THE WAL-MART OF SARCASTIC INTERNET COMMENTARY: The Nick Denton Gawker Media Empire today extends its monopoly on an essentially unmonopolizable market with the addition of Idolator, a poorly-named gossip aggregator about pop music whose name will be so dated in about four years. That means that a Dentonite is right now working a self-referential comment about getting drunk into a post on New York; Hollywood and all Firecrotch-related happenings; the scintillating social world of Silicon Valley; politics and Washington (I was going to say "Republican anal sex," but really, that was like four years ago); music; gadgetry; cars; sports; porn; computer games (I'm fairly certain this is just a fake screen that pops up from a panic button on the Fleshbot page); shopping; urban travel (wha?); information and time management (so hip you can smell the velvet rope); and stuff on my cat.
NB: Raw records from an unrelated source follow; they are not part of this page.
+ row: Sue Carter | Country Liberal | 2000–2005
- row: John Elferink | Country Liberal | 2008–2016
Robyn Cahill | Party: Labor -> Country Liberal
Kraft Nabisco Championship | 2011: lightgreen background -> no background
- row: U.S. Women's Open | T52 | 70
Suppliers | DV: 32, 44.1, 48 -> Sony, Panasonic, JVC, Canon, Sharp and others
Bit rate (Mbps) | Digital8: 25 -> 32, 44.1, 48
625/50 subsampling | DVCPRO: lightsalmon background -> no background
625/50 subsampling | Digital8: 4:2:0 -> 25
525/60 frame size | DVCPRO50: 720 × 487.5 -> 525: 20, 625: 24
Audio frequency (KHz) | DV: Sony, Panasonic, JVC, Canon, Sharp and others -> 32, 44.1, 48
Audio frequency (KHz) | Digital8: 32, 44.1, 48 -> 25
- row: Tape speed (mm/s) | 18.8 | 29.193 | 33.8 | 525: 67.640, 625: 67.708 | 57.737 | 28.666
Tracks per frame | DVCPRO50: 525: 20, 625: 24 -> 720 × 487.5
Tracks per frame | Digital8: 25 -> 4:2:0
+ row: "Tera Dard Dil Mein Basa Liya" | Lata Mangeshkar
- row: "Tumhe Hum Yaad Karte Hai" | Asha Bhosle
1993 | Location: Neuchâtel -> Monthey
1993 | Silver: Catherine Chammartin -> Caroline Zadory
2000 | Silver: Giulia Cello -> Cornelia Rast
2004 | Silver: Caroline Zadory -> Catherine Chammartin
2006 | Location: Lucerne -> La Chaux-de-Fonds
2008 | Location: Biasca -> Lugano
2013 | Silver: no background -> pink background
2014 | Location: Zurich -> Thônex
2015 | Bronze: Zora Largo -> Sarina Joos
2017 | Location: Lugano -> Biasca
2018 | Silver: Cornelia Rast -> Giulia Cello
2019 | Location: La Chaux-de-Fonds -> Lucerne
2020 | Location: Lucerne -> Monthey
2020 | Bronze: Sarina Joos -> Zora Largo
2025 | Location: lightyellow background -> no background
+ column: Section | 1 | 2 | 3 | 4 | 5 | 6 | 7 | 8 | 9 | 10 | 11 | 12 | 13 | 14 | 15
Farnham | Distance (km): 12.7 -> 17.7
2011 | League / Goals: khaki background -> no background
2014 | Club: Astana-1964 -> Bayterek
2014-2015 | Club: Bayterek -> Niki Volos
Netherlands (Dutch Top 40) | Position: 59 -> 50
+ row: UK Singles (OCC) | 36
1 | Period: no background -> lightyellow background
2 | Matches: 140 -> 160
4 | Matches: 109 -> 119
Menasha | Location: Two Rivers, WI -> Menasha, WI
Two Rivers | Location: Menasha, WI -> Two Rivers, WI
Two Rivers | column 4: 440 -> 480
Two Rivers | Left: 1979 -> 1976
Okay, that last one is independent. In other words, if you live in, visit, listen to, watch, play, drive, struggle to understand the features of, masturbate to, buy, or feel impelled to alphabetize it, Denton is covering it. If you put it on your cat, go elsewhere, you sicko.
I'm pretty sure that, with the exception of blind spots in books (who reads 'em!), gambling (Gawker Media used to cover this, but ironically lost oddjack.com in a bet with a shadowy Taiwanese businessman), and places where you can't get food from Nobu Matsuhisa, Gawker Media is now officially omniscient.
Incidentally, Denton, drunk with his god-like power, is rumored to be contemplating fiendish Dr. Moreau-ish experiments on his blogs. Fear the Defamwag (covering the Ojai gossip scene) and the Fleshmodo (porn gadgetry).